Może będę miała odmienne zdanie ale mam wrażenie, iż próbuje się wprowadzić kolejny element w próbie podziału na wsi. Czytając i obserwując działania kobiet na świecie np. ONZ i FAO konsekwentnie podkreślają, iż bez aktywnego udziału kobiet nie da się osiągnąć celów zrównoważonego rozwoju, zwłaszcza tych dotyczących walki z głodem, ubóstwem i zmianą klimatu. Kobiety wciąż mają ograniczony dostęp do zasobów – takich jak ziemia, kredyty, szkolenia czy nowe technologie. Będąc wiceprzewodniczącą Komisji Kobiet w Copa (Bruksela), miałam okazję bliżej poznać rolnictwo np. we Francji, Holandii, Węgier, Włoch i wielu innych. Stwierdzam jedno, jedynie Hiszpania ma bardzo podobny system np. w ubezpieczeniach w rolnictwie, w dostępie do kredytów jak ma nasz kraj. jeżeli kobieta ma zdolność kredytową – otrzyma kredyt. jeżeli chce pracować na gospodarstwie – pracuje. jeżeli pracuje w gospodarstwie może być ubezpieczona w KRUS. Polskie prawo nie ogranicza kobiet w dostępie do szkoleń, kierunków nauki, kredytów itp. Zatem jakie wsparcie jest potrzebne? Dla wszystkich rolników jednakowe: stabilność, opłacalność, przewidywalność.

Co mogą zrobić organizacje rolnicze, aby ułatwić kobietom prowadzenie gospodarstw?

Najtrudniejsze pytanie. Największe wyzwania dla kobiet rolniczek to przede wszystkim zmiana podejścia do istniejących w tej chwili rozwiązań systemowych i polityki społecznej na obszarach wiejskich. Ważnym obszarem są kwestie społeczne, w tym w opiece nad dziećmi – należy zwiększyć dostępność żłobków i przedszkoli, ale również rozwiązać problem dziennej opieki nad osobami starszymi, które są członkami wielopokoleniowych gospodarstw na wsi, a obowiązek opieki na nimi często spada na kobiety.

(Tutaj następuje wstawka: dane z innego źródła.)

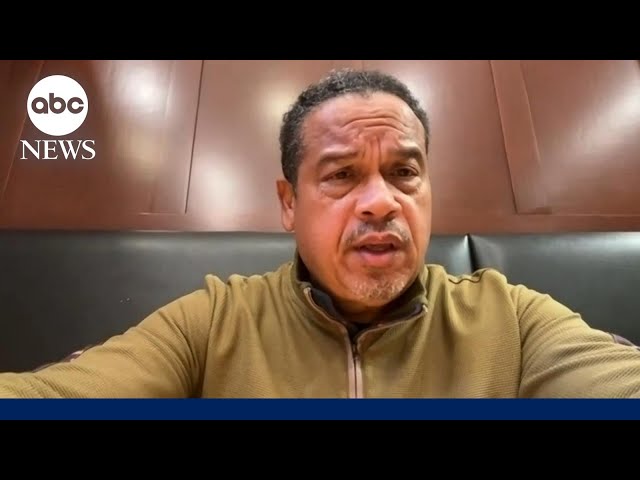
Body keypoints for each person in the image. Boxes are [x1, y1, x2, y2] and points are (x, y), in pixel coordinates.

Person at [1, 68, 640, 399]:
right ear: (289, 203)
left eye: (404, 172)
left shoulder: (513, 319)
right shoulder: (214, 323)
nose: (381, 202)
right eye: (341, 175)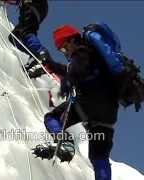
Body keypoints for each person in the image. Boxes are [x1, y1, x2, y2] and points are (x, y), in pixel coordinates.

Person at [31, 24, 126, 180]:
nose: (65, 52)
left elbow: (77, 69)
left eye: (63, 48)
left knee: (52, 118)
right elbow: (73, 70)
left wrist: (68, 80)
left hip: (88, 103)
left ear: (72, 41)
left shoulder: (82, 52)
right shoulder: (97, 56)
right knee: (99, 158)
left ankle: (66, 143)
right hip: (108, 113)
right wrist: (53, 66)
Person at [4, 0, 54, 78]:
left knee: (24, 31)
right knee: (14, 37)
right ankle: (35, 56)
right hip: (36, 8)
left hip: (33, 5)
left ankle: (42, 54)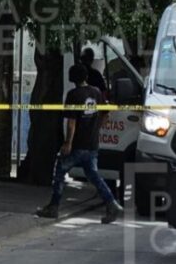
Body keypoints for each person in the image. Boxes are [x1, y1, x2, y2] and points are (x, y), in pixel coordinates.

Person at [35, 64, 123, 224]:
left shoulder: (73, 95)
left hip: (78, 144)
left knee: (60, 171)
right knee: (94, 176)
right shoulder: (96, 92)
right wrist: (96, 129)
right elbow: (106, 114)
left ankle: (53, 207)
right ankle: (112, 203)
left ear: (72, 78)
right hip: (92, 144)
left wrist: (68, 143)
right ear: (86, 77)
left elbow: (71, 123)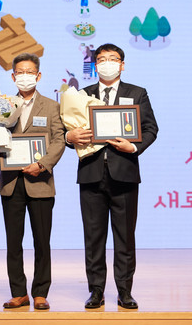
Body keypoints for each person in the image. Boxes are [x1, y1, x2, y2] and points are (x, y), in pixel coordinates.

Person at [65, 44, 158, 310]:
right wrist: (70, 137)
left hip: (124, 174)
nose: (107, 63)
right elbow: (67, 130)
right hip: (91, 173)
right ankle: (96, 291)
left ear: (122, 64)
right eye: (102, 59)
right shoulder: (82, 94)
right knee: (93, 238)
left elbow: (151, 128)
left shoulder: (137, 93)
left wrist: (134, 147)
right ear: (95, 66)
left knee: (125, 237)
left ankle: (125, 291)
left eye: (112, 59)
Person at [0, 53, 65, 311]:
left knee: (42, 241)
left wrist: (43, 164)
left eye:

Bardzo często były te kwestie monitowane przez organizacje rolnicze, ale i w tych przypadkach często zostają bez odpowiedzi.

Gdyby mogła Pani wskazać jedną zmianę, która naprawdę poprawiłaby sytuację rolniczek – co by to było?

Opłacalność produkcji rolniczej! Mniej biurokracji!

Rozmawiała Anna Arabska

Danuta Lebioda ukończyła: Akademię Rolniczą w Szczecinie, inżynier agrobiznesu, magister doradztwa rolniczego, absolwentka pedagogiki ogólnej na Uniwersytecie Szczecińskim.

W latach1983 – 2008 prowadziła Gospodarstwo rolne przejęte po rodzicach, produkcja zwierzęca (bydło mleczne) i roślinna, – w tej chwili prowadzą córki i tylko produkcja roślinna

2004 – 2009 – BP ARiMR,

2009 – 2024 – Zachodniopomorska Izba Rolnicza Koszalin Zastępca dyrektora

1996 r członkini Zarządu Koszalińskiej Izby Rolniczej,

2003 – 2007 Delegat ZIR do KRIR,

Od 1998 r przewodniczenie nieformalnej grupie pod nazwą Krajowe Forum Kobiet Wiejskich ( przedstawicielki wojewódzkich izb rolniczych) do powstania Rady Kobiet i Rodzin z Obszarów Wiejskich przy KRIR.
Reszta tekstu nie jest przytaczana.